Each line below must be transcribed with no word changed.

(Beginning of Available records)

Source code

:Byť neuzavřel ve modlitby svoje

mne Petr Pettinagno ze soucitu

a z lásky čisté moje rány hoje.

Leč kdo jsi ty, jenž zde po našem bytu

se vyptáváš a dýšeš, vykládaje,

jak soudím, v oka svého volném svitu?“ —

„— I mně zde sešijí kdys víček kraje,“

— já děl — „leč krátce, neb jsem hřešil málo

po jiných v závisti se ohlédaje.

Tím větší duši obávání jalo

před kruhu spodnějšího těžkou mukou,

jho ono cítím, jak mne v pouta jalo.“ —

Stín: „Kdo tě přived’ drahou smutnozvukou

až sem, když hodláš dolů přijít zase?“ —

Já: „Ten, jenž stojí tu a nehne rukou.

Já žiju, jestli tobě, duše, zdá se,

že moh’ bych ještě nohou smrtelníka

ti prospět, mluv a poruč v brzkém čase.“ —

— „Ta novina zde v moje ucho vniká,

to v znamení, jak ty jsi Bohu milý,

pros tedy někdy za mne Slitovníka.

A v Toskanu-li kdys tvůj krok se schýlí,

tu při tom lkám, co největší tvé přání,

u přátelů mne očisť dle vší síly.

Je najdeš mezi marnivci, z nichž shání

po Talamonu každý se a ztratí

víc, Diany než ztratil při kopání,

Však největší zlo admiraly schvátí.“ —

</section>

(End of Available records)

Task result ->
Source code

:Byť neuzavřel ve modlitby svoje

mne Petr Pettinagno ze soucitu

a z lásky čisté moje rány hoje.

Leč kdo jsi ty, jenž zde po našem bytu

se vyptáváš a dýšeš, vykládaje,

jak soudím, v oka svého volném svitu?“ —

„— I mně zde sešijí kdys víček kraje,“

— já děl — „leč krátce, neb jsem hřešil málo

po jiných v závisti se ohlédaje.

Tím větší duši obávání jalo

před kruhu spodnějšího těžkou mukou,

jho ono cítím, jak mne v pouta jalo.“ —

Stín: „Kdo tě přived’ drahou smutnozvukou

až sem, když hodláš dolů přijít zase?“ —

Já: „Ten, jenž stojí tu a nehne rukou.

Já žiju, jestli tobě, duše, zdá se,

že moh’ bych ještě nohou smrtelníka

ti prospět, mluv a poruč v brzkém čase.“ —

— „Ta novina zde v moje ucho vniká,

to v znamení, jak ty jsi Bohu milý,

pros tedy někdy za mne Slitovníka.

A v Toskanu-li kdys tvůj krok se schýlí,

tu při tom lkám, co největší tvé přání,

u přátelů mne očisť dle vší síly.

Je najdeš mezi marnivci, z nichž shání

po Talamonu každý se a ztratí

víc, Diany než ztratil při kopání,

Však největší zlo admiraly schvátí.“ —

</section>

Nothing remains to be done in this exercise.